→ **What is required**:
Every entry must be repeated exactly in the answer.

→ **Given information**:
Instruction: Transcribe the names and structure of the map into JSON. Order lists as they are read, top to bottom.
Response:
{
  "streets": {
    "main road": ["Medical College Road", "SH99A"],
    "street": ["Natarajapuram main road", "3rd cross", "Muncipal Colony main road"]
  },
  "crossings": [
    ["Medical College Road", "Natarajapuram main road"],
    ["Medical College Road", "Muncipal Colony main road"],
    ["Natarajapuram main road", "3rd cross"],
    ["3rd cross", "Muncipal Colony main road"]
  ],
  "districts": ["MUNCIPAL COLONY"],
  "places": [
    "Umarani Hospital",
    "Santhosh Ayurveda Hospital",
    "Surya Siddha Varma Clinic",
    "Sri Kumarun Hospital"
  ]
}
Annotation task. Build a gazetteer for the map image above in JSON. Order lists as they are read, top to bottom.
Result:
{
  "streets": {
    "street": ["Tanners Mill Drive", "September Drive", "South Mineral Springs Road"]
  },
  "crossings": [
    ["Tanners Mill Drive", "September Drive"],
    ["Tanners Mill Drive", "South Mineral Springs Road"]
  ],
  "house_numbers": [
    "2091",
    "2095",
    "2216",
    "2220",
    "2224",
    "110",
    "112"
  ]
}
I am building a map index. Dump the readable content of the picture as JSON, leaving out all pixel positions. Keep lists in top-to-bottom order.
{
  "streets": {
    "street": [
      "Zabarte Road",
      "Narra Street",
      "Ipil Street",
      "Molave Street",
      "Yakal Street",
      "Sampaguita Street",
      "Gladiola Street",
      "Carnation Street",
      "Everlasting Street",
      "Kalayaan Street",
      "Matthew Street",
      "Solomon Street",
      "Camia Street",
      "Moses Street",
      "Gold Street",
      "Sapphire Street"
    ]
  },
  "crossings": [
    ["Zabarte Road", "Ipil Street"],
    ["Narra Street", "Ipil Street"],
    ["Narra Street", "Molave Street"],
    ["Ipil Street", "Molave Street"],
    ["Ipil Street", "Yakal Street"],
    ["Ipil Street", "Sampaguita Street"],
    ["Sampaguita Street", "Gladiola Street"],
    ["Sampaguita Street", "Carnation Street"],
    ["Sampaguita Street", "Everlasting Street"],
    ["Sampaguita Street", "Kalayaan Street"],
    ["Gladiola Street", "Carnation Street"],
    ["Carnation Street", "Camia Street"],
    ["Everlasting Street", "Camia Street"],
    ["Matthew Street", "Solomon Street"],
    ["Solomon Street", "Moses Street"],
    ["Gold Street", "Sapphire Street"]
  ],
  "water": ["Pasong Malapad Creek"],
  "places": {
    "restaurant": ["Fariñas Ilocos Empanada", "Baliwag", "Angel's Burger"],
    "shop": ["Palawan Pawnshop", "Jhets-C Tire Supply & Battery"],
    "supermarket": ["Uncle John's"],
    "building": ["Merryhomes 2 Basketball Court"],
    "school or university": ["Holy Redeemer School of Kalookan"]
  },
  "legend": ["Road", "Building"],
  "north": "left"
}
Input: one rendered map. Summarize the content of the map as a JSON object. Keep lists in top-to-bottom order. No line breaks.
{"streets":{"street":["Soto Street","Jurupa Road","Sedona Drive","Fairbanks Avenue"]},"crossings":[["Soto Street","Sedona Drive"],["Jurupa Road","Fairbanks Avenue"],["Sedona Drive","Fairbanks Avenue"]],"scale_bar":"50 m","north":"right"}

→ **Answer to this task**:
Instruction: Transcribe the names and structure of the map into JSON. Order lists as they are read, top to bottom.
Response:
{
  "streets": {
    "main road": ["Medical College Road", "SH99A"],
    "street": ["Natarajapuram main road", "3rd cross", "Muncipal Colony main road"]
  },
  "crossings": [
    ["Medical College Road", "Natarajapuram main road"],
    ["Medical College Road", "Muncipal Colony main road"],
    ["Natarajapuram main road", "3rd cross"],
    ["3rd cross", "Muncipal Colony main road"]
  ],
  "districts": ["MUNCIPAL COLONY"],
  "places": [
    "Umarani Hospital",
    "Santhosh Ayurveda Hospital",
    "Surya Siddha Varma Clinic",
    "Sri Kumarun Hospital"
  ]
}
Annotation task. Build a gazetteer for the map image above in JSON. Order lists as they are read, top to bottom.
Result:
{
  "streets": {
    "street": ["Tanners Mill Drive", "September Drive", "South Mineral Springs Road"]
  },
  "crossings": [
    ["Tanners Mill Drive", "September Drive"],
    ["Tanners Mill Drive", "South Mineral Springs Road"]
  ],
  "house_numbers": [
    "2091",
    "2095",
    "2216",
    "2220",
    "2224",
    "110",
    "112"
  ]
}
I am building a map index. Dump the readable content of the picture as JSON, leaving out all pixel positions. Keep lists in top-to-bottom order.
{
  "streets": {
    "street": [
      "Zabarte Road",
      "Narra Street",
      "Ipil Street",
      "Molave Street",
      "Yakal Street",
      "Sampaguita Street",
      "Gladiola Street",
      "Carnation Street",
      "Everlasting Street",
      "Kalayaan Street",
      "Matthew Street",
      "Solomon Street",
      "Camia Street",
      "Moses Street",
      "Gold Street",
      "Sapphire Street"
    ]
  },
  "crossings": [
    ["Zabarte Road", "Ipil Street"],
    ["Narra Street", "Ipil Street"],
    ["Narra Street", "Molave Street"],
    ["Ipil Street", "Molave Street"],
    ["Ipil Street", "Yakal Street"],
    ["Ipil Street", "Sampaguita Street"],
    ["Sampaguita Street", "Gladiola Street"],
    ["Sampaguita Street", "Carnation Street"],
    ["Sampaguita Street", "Everlasting Street"],
    ["Sampaguita Street", "Kalayaan Street"],
    ["Gladiola Street", "Carnation Street"],
    ["Carnation Street", "Camia Street"],
    ["Everlasting Street", "Camia Street"],
    ["Matthew Street", "Solomon Street"],
    ["Solomon Street", "Moses Street"],
    ["Gold Street", "Sapphire Street"]
  ],
  "water": ["Pasong Malapad Creek"],
  "places": {
    "restaurant": ["Fariñas Ilocos Empanada", "Baliwag", "Angel's Burger"],
    "shop": ["Palawan Pawnshop", "Jhets-C Tire Supply & Battery"],
    "supermarket": ["Uncle John's"],
    "building": ["Merryhomes 2 Basketball Court"],
    "school or university": ["Holy Redeemer School of Kalookan"]
  },
  "legend": ["Road", "Building"],
  "north": "left"
}
Input: one rendered map. Summarize the content of the map as a JSON object. Keep lists in top-to-bottom order. No line breaks.
{"streets":{"street":["Soto Street","Jurupa Road","Sedona Drive","Fairbanks Avenue"]},"crossings":[["Soto Street","Sedona Drive"],["Jurupa Road","Fairbanks Avenue"],["Sedona Drive","Fairbanks Avenue"]],"scale_bar":"50 m","north":"right"}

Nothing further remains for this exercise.